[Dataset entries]
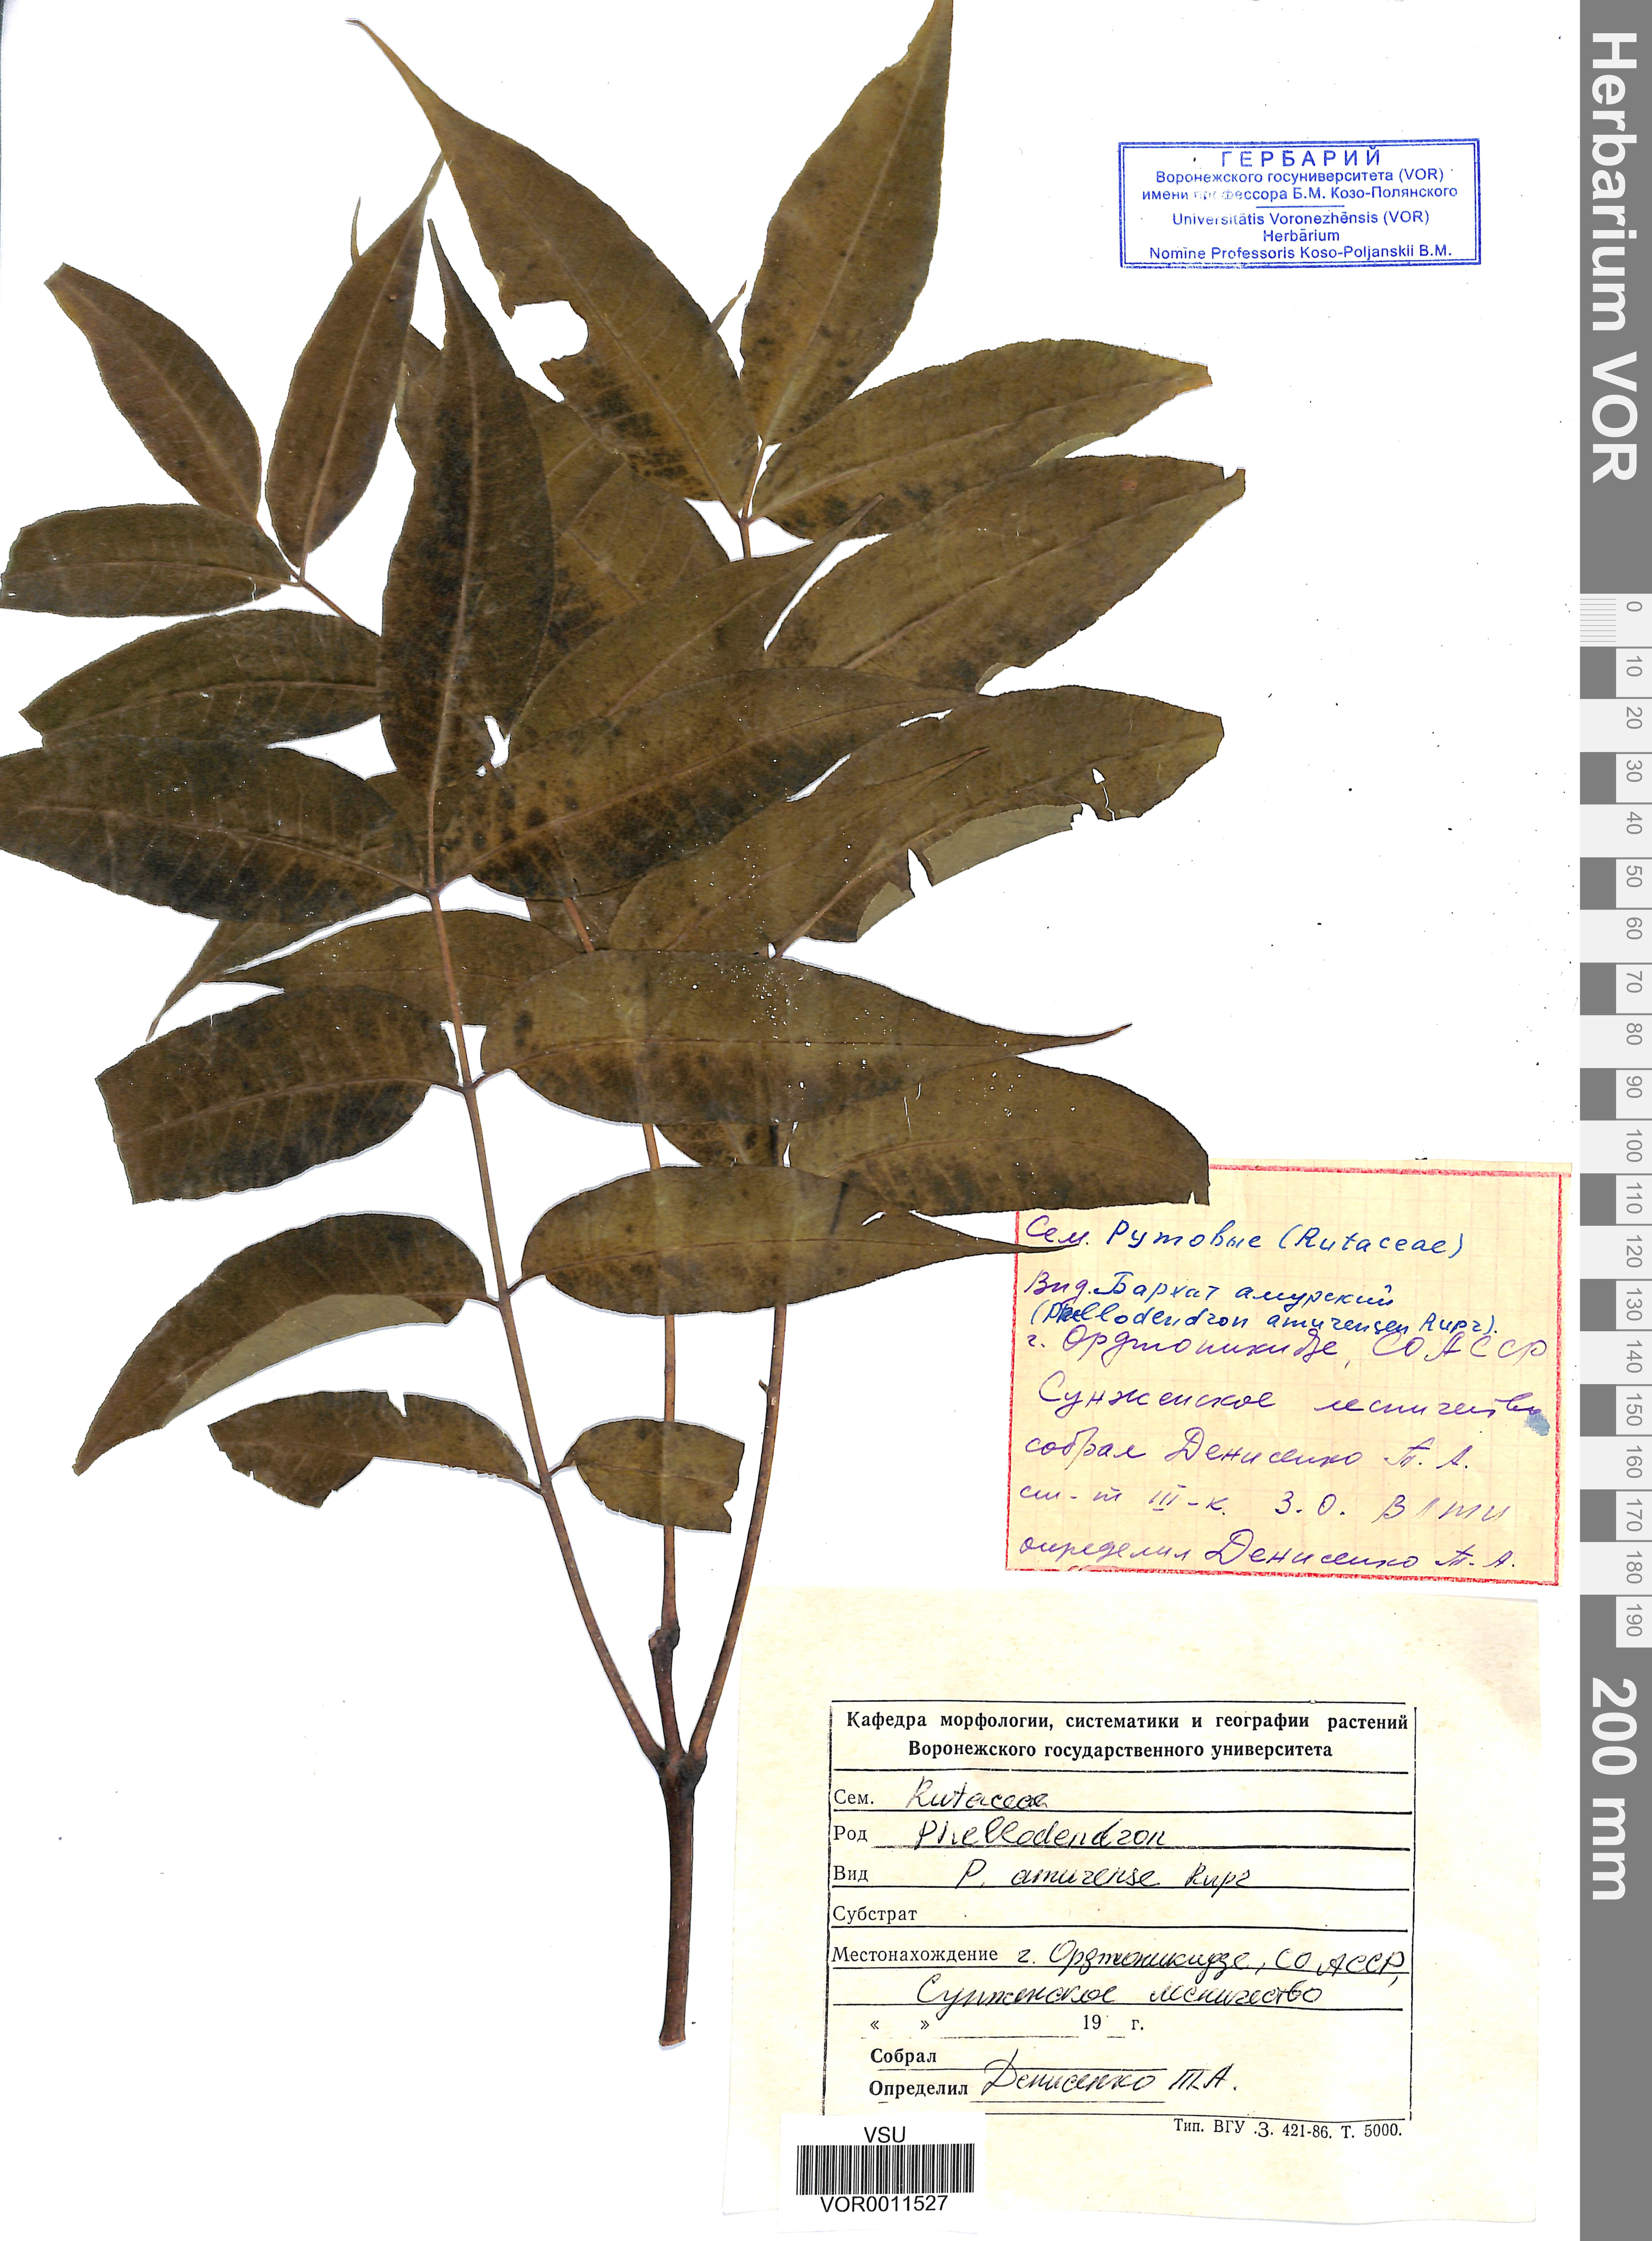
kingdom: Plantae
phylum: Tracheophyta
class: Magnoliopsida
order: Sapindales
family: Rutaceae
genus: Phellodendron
* * *
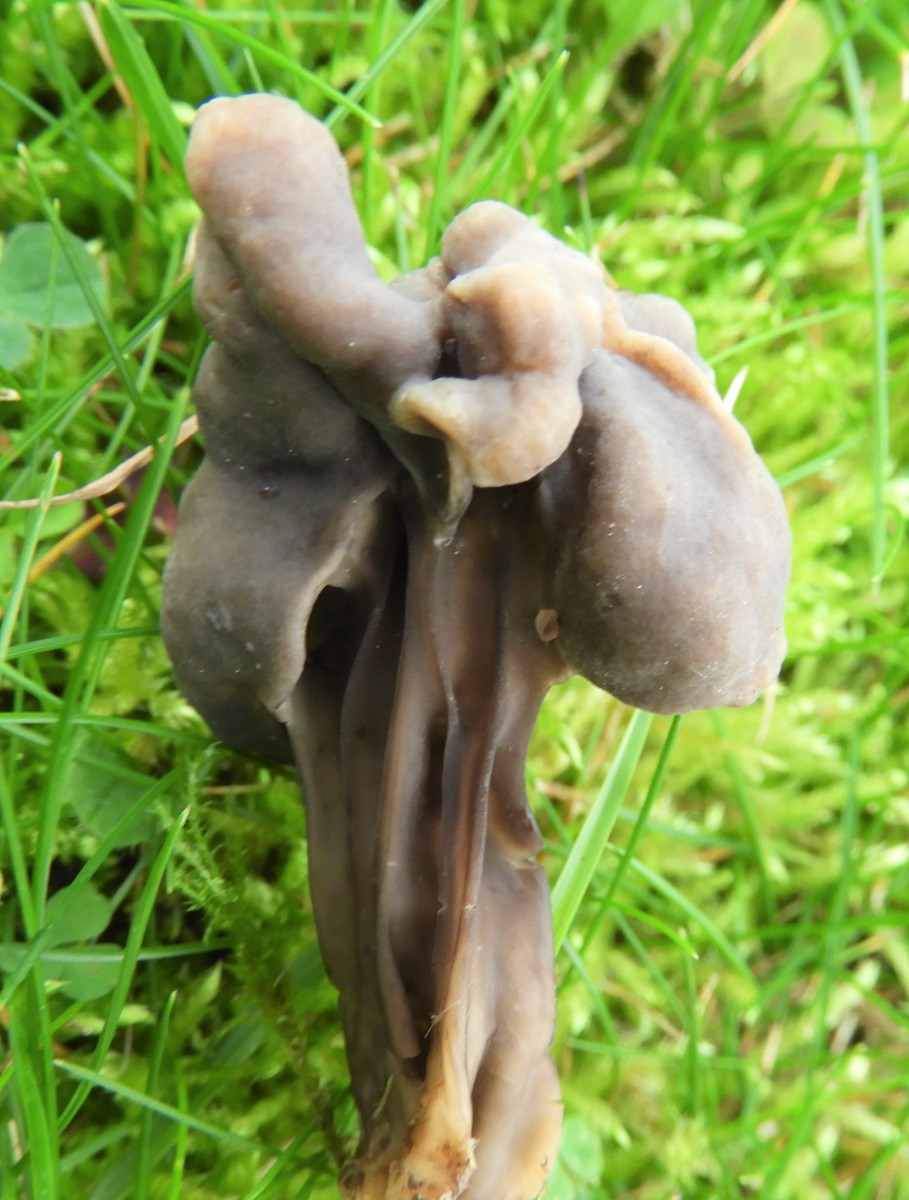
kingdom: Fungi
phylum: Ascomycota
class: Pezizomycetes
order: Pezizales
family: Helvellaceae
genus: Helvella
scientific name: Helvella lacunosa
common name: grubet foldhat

◆ What the task asks
Copy out the lines from the one with "kingdom: Fungi" through the one with "common name: grubet foldhat", including both, without changing anything.

◆ In response
kingdom: Fungi
phylum: Ascomycota
class: Pezizomycetes
order: Pezizales
family: Helvellaceae
genus: Helvella
scientific name: Helvella lacunosa
common name: grubet foldhat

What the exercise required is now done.